In January 2005, we became first time parents as we welcomed Alexis into the world. There were no pre- or post-natal complications, other than a two-vessel umbilical cord. She was perfect in every way. One week before she turned three months old she had her first seizure. She had been sleeping in a warm room for three hours, and as we moved her to a cooler room the seizure began. It was in her right arm and lasted fifteen minutes. The next day, after a bath, she had another seizure, this time affecting her left arm and lasting five minutes. Almost a month later, she had three more partial seizures in her left arm. Then on April 28th she had her first generalized tonic-clonic seizure, which started in the bath and lasted 15 minutes. Alexis began a difficult journey that would change all of our lives.

She began phenobarbital after several more partial seizures and another 14 minute generalized seizure. After two seizures lasting 30 and 35 minutes we switched to Topamax. Before she reached her first birthday she had two seizures that each lasted an hour. She also began having brief myoclonic seizures.

Despite a visit to a specialist and a 48-hour video-EEG when she was 14 months old we were still without a diagnosis, and still believing these were childhood seizures that she would outgrow. We then went down the slippery slope of trying every anti-epileptic medication including Trileptal, Keppra, Lamictal, and Zonegran. Until 18 months of age her development had been typical but she was now having 20-40 generalized seizures a month, averaging 1-2 minutes. Then she began to regress, losing her speech and ability to walk. We were referred to another specialist and at that appointment she was diagnosed with Dravet Syndrome.

Alexis had just started the ketogenic diet, and she remained on it for two and half years. During that time we added Clobazam and Stiripentol (Diacomit) and she went six months without a seizure. It was then that she began to regain some of her strength, and started walking again.
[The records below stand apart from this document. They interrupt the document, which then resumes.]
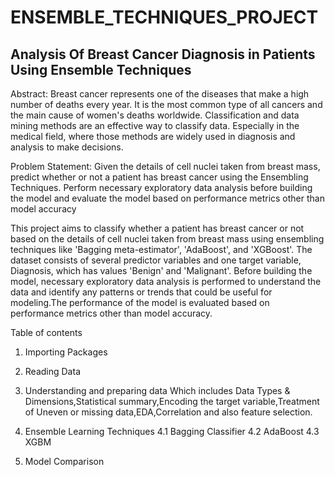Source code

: # ENSEMBLE_TECHNIQUES_PROJECT
## Analysis Of Breast Cancer Diagnosis in Patients Using Ensemble Techniques

Abstract:
Breast cancer represents one of the diseases that make a high number of deaths every year. It is the most common type of all cancers and the main cause of women's deaths worldwide. Classification and data mining methods are an effective way to classify data. Especially in the medical field, where those methods are widely used in diagnosis and analysis to make decisions.

Problem Statement:
Given the details of cell nuclei taken from breast mass, predict whether or not a patient has breast cancer using the Ensembling Techniques. Perform necessary exploratory data analysis before building the model and evaluate the model based on performance metrics other than model accuracy


This project aims to classify whether a patient has breast cancer or not based on the details of cell nuclei taken from breast mass using ensembling techniques like 'Bagging meta-estimator', 'AdaBoost', and 'XGBoost'. The dataset consists of several predictor variables and one target variable, Diagnosis, which has values 'Benign' and 'Malignant'. Before building the model, necessary exploratory data analysis is performed to understand the data and identify any patterns or trends that could be useful for modeling.The performance of the model is evaluated based on performance metrics other than model accuracy.

Table of contents

1. Importing Packages
2. Reading Data
3. Understanding and preparing data
Which includes Data Types & Dimensions,Statistical summary,Encoding the target variable,Treatment of Uneven or missing data,EDA,Correlation and also feature selection.
       
4. Ensemble Learning Techniques
       4.1 Bagging Classifier
       4.2 AdaBoost
       4.3 XGBM 
5. Model Comparison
Today, Alexis is seven years old. She is very delayed in all areas. She is non-verbal and has ataxia. However, she has continued to make slow steady progress over the years. She has benefitted from intensive physical, occupational and speech therapy. She takes Clobazam, Stiripentol, and Topamax. She averages 10-20 seizures a month, all during sleep, and lasting roughly 30 seconds. She experiences eye-fluttering and absence seizures during the day.

We have all come a long way since this journey began. We were once afraid to give her a bath. These days we take more risks, trying to negate the effects of seizures and making sure she lives each day to the fullest. She has a younger brother and sister, and a loving and supportive extended family. She has given us all a perspective on life that we would never have had if things had turned out differently. We have crossed paths with people we would never have known. We are inspired by those who are working everyday towards a cure. We have hope.